Guardiola reagierte zur Pause mit einigen taktischen Umstellungen. Er forderte nun gut sichtbar ein Überspielen der ersten Mittelfeldreihe, wodurch die erste Pressingwelle der Hoffenheimer umgangen werden sollte. Zudem schickte er Ribery wieder auf den Flügel. Besonders diese Umstellung zeigte sofort Wirkung. 
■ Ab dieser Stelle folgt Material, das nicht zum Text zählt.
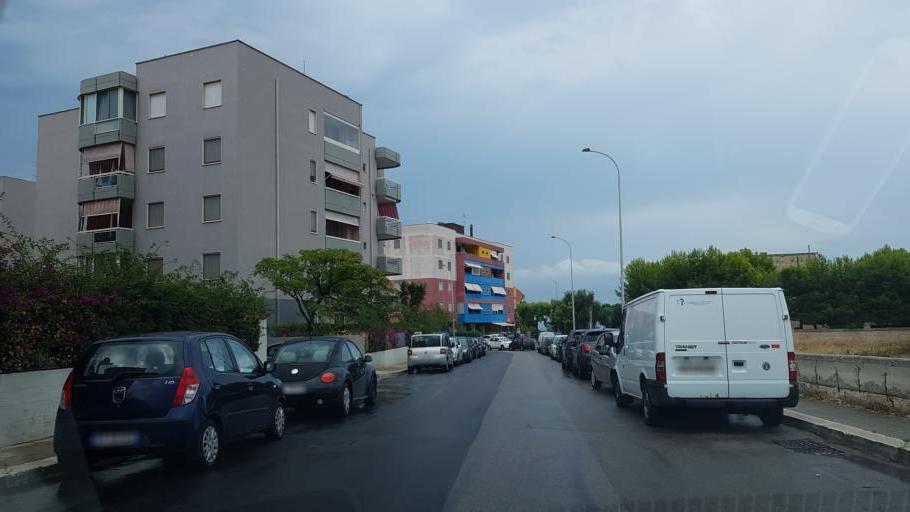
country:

Durch die Achse Ribery-Alaba gewann das Bayernspiel sofort an Dynamik. Müller hätte nach einer Ribery-Flanke bereits die Führung erzielen können (57.). Hoffenheim hatte seinerseits durch Volland kurz zuvor die große Chance auf die erneute Führung, als es Firmino einmal gelang, Martinez mit einem Tunnel zu überspielen (55.).

Der zweite und entscheidende Knackpunkt war dann die Einwechslung von Kroos für Mandzukic nach einer Stunde. Dadurch gewann Bayern nicht nur die Hoheit und Ballsicherheit in der Zentrale zurück, Kroos sorgte ebenso für die bis dato kaum verwendeten Spielverlagerungen, wodurch die Hoffenheimer weite Wege gehen mussten und zunehmend müde wirkten.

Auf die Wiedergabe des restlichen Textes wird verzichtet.